Simulating Geometry/Reactions Over Time

I am currently simulating a pulsed proton beam accelerating protons at a cylindrical mercury target. My aim to to track neutron spallation over time. Specifically, I am interested in tracking the average energy of neutrons produced after each beam pulse, and the average number of neutrons produced after each beam pulse.

I understand that each beamOn(event) is basically like “resetting” the simulation. Therefore I can’t simply run the beam for a certain number of pulses, since after each pulse, the geometry/simulation resets. I am interested on the dynamics of the spallation over time, as the mercury degrades.

What would be a suitable methodology for tracking and event over time in Geant4? I am not familiar with how this is acheived. How would you all suggest I go about the pseudocode behind my simulation?

Thank you all for your time and help!

Geant4 Version: 11.1.3
Operating System: Ubuntu 22.04.4 LTS
Compiler/Version: GCC/G++
CMake Version: 3.29.2


Hi,

Welcome to the Geant4 forum!

I am not familiar with spallation sources. What is the ‘degradation of mercury’?

If the properties of the target change over time, I would run several simulations, changing for each one the property you suspect that changes over time. For example, in fusion-evaporation nuclear reactions, the target may be consumed over the experiment, and the thickness of the target affects the kinematics. Therefore, for one may need to simulate assuming 100% original thickness, 80%, 60%…

Thank you for your time.

Alvaro


Edit: you may want to define a “Messenger” for your target, so you can change its composition between runs by using an UI command. This is shown during the last part of the Geant4 beginners course, here.

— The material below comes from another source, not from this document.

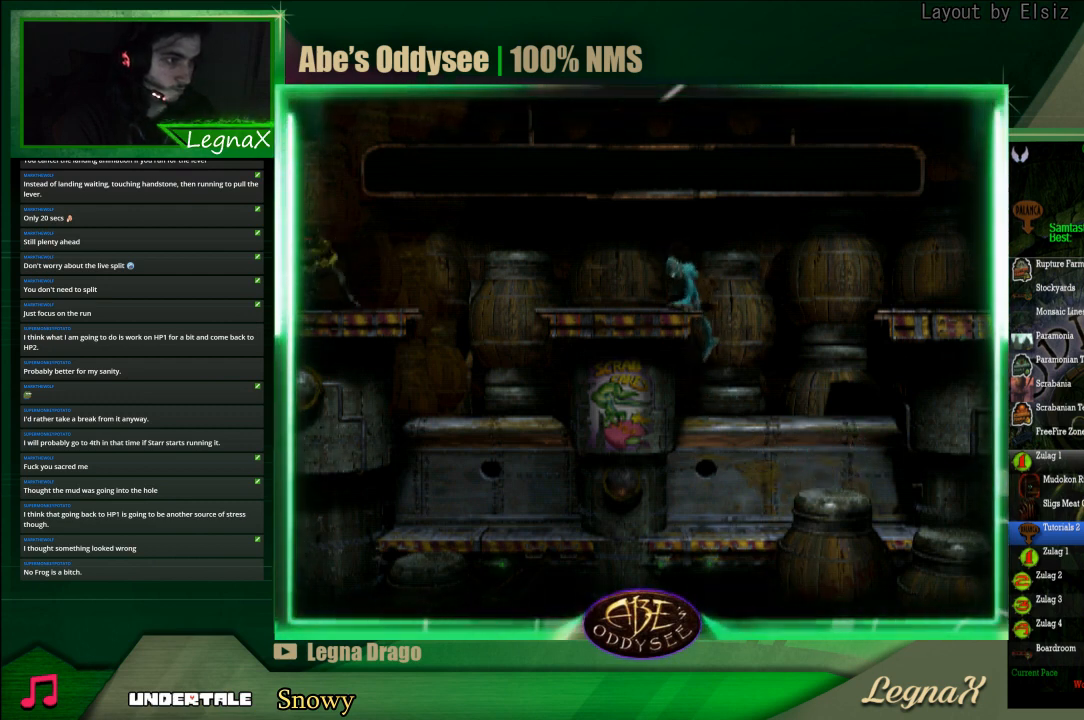
{"buttons": ["R1"], "left_stick": "left", "events": []}
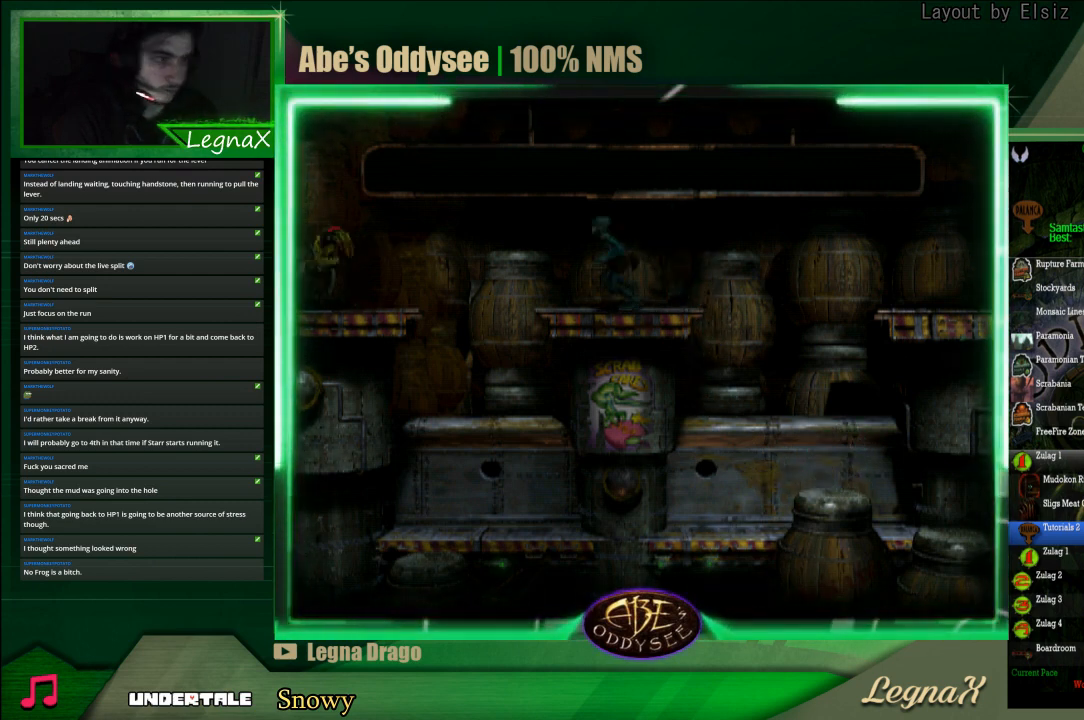
{"buttons": [], "left_stick": "down", "events": [[267, "left_stick", "down-left"], [367, "R1", "up"], [367, "left_stick", "down"]]}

One approach to this would be to do a run with your “perfect” target. In your SD, record information about spallation-produced nuclear secondaries (set the “proton production cut” to zero, so the nuclei are trackable). With enough events, that’ll give you a distribution of what “degraded” contaminants get produced, and you can scale the Geant4 /run/beamOn count to whatever your true exposure is.

Then you do another run, where yuo add those contaminants to your material at the “ppm” or “ppt” level, whatever is appropriate. Now you can see what effect they have. Rinse and repeat to get a rough time evolution.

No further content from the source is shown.